The next day, "Bartleby did nothing but stand at his window in his dead-wall revery. Upon asking him why he did not write, he said that he had decided upon doing no more writing." And when asked why not, Bartleby doesn't even deign to use his familiar catchphrase: "'Do you not see the reason for yourself?' he indifferently replied." The machine has shut down. Days go by, and all Bartleby will say is, "I have given up copying." Finally, the narrator is forced to act: "Decently as I could, I told Bartleby that in six days' time he must unconditionally leave the office." The usual reply comes. The narrator even leaves some extra money for Bartleby, who ignores it. The narrator preens himself on having efficiently dealt with the matter: "Without loudly bidding Bartleby depart -- as an inferior genius might have done -- I assumed the ground that depart he must; and upon that assumption built all I had to say."
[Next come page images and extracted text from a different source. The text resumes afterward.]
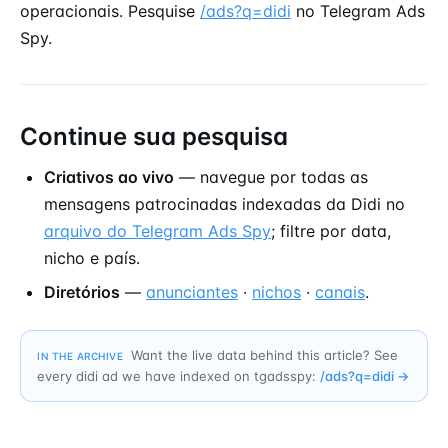
operacionais. Pesquise
/ads?q=didi
no Telegram Ads
Spy.
Continue sua pesquisa
Criativos ao vivo
— navegue por todas as
mensagens patrocinadas indexadas da Didi no
arquivo do Telegram Ads Spy
; filtre por data,
nicho e país.
Diretórios
—
anunciantes
·
nichos
·
canais
.
Want the live data behind this article? See
IN THE ARCHIVE
every didi ad we have indexed on tgadsspy:
/ads?q=
didi
→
The next morning, however, he's not so certain: "It was truly a beautiful thought to have assumed Bartleby's departure; but, after all, that assumption was simply my own, and none of Bartleby's. The great point was, not whether I had assumed that he would quit me, but whether he would prefer so to do. He was more a man of preferences than assumptions." Nevertheless, he is "thunderstruck" when he arrives at the office and finds Bartleby still there.
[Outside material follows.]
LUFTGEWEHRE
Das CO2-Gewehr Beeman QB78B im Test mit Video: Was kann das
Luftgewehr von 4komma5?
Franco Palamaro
For an instant I stood like the man who, pipe in mouth, was killed one cloudless afternoon long ago in Virginia, by summer lightning; at his own warm open window he was killed, and remained leaning out there upon the dreamy afternoon, till some one touched him, when he fell.The original, and literal, bolt from the blue (and one of the most beautiful passages of prose in Melville -- or maybe anyone else).
Our narrator is touched by blind anger, the "old Adam of resentment," but is saved from thoughts of murder by his persistent compassion: "Men have committed murder for jealousy's sake, and anger's sake, and hatred's sake, and selfishness' sake, and spiritual pride's sake; but no man, that ever I heard of, ever committed a diabolical murder for sweet charity's sake." He decides that Bartleby has been given to him by "an all-wise Providence" as a burden to bear, that his "mission in the world, Bartleby, is to furnish you with office-room for such period as you may see fit to remain."
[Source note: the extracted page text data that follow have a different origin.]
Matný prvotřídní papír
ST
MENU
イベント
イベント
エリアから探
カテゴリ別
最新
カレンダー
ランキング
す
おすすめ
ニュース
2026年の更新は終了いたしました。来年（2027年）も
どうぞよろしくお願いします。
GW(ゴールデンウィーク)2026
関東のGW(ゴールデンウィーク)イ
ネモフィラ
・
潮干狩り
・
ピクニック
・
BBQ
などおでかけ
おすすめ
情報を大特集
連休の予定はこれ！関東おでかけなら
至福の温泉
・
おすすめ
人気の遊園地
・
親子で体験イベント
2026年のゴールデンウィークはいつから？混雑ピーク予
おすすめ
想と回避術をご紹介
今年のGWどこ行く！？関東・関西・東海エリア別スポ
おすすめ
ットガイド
But even he can't maintain this virtuous burden-bearing for long. Doubts and fears return, and finally the narrator decides that the only course is, "Since he will not quit me, I must quit him." He finds a new office space, and on moving day leaves Bartleby behind, "the motionless occupant of a naked room." Even his attempt to slip some money into Bartleby's hand fails: "it dropped upon the floor."
Before long the new tenant of the narrator's old offices comes to him about Bartleby, and then the owner of the building: the new tenant has ousted Bartleby from the office, but he remains in the building, sitting on the stairs and sleeping in the entry. The narrator agrees to try to persuade Bartleby to leave, and goes to see him, suggesting occupations that he might like: a clerk in a dry-good store, a bartender, a traveling bill-collector. Bartleby insists he's "not particular" about what work he does, but he would, of course, prefer not to do any of those. The narrator even offers to take Bartleby home with him, but Bartleby refuses: "at present I would prefer not to make any change at all."
The narrator gives up. To avoid being badgered by the tenant and the landlord, he spends several days riding around the town, even crossing over to Jersey City and Hoboken. When he finally returns to his office, he finds a note from the landlord: Bartleby has been arrested as a vagrant and sent to the Tombs. He goes to see Bartleby in the prison, but Bartleby won't look at him: "'I know you,' he said, without looking round -- 'and I want nothing to say to you.'" The narrator gives money to the "grub-man" who procures food for prisoners who can pay for it, but Bartleby says, "I prefer not to dine to-day." A few days later, the narrator returns to the prison and finds Bartleby dead.
A few months later, the narrator hears a rumor: Bartleby had once been a clerk in the Dead Letter Office in Washington. And the narrator thinks about Bartleby's work with these undeliverable communications, which are opened and examined before being burned. Sometimes they contain a ring or perhaps money that was sent to someone who can never receive it:
On errands of life, these letters speed to death.Ah, Bartleby! Ah, humanity!